Where the concept meets its limits
MiYOSMART is not a cure for myopia, but an intervention to slow its progression, and results can differ between individual children. Proper wear time - typically full-time during waking hours - is crucial, so very young kids who tend to remove their glasses constantly may benefit less.
Eye-care professionals also stress that lifestyle still matters: even with advanced lenses, encouraging outdoor play and managing near work, especially smartphones and tablets, remains essential. Some children may initially notice mild visual artifacts in peripheral vision, but these often fade as the brain adapts.
Role in Hoya’s broader strategy and share
For Hoya, MiYOSMART fits neatly into a strategy of combining advanced optics with medical value, complementing its businesses in intraocular lenses and endoscopy systems. The product gives the company a foothold in the fast-growing global myopia-management market, where recurring lens replacements create steady revenue potential alongside traditional corrective eyewear.
Shares of Hoya Corp (JP3837800006) trade on the Tokyo Stock Exchange, where investors view healthcare-oriented products such as MiYOSMART as one pillar in the group’s mix of electronics, imaging, and life-care businesses.

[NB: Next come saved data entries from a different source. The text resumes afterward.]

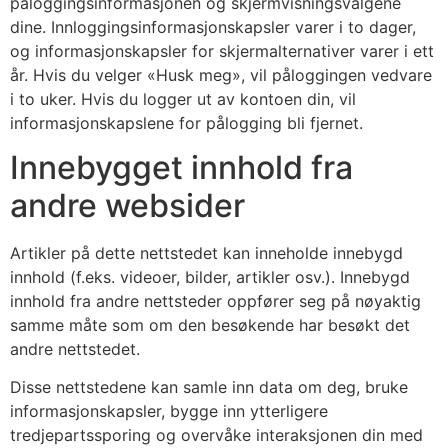
påloggingsinformasjonen og skjermvisningsvalgene
dine. Innloggingsinformasjonskapsler varer i to dager,
og informasjonskapsler for skjermalternativer varer i ett
år. Hvis du velger «Husk meg», vil påloggingen vedvare
i to uker. Hvis du logger ut av kontoen din, vil
informasjonskapslene for pålogging bli fjernet.
Innebygget innhold fra
andre websider
Artikler på dette nettstedet kan inneholde innebygd
innhold (f.eks. videoer, bilder, artikler osv.). Innebygd
innhold fra andre nettsteder oppfører seg på nøyaktig
samme måte som om den besøkende har besøkt det
andre nettstedet.
Disse nettstedene kan samle inn data om deg, bruke
informasjonskapsler, bygge inn ytterligere
tredjepartssporing og overvåke interaksjonen din med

Key facts on MiYOSMART at a glance
- Product: MiYOSMART myopia-control spectacle lens
- Manufacturer: Hoya Corp
- Category: Software/Service/Subscription-related medical optical solution
- Launch: First commercial launch in Asia in 2018, later rolled out to Europe and other regions
- RRP / Price: Typically positioned above standard single-vision kids’ lenses; exact price set by individual opticians per market
- Availability: Via selected eye-care professionals in markets including Hong Kong, Singapore, Japan, and several European countries
- Target group: Children and adolescents with progressing myopia, typically from around 6 to the mid-teens
- Highlight / USP: DIMS technology with hundreds of defocus segments aims to slow myopia progression while maintaining clear central vision
This article was AI-assisted and editorially reviewed. Product information without guarantee; prices and availability may change at short notice. No investment advice, no buy or sell recommendation. Stock-market transactions involve risks up to total loss.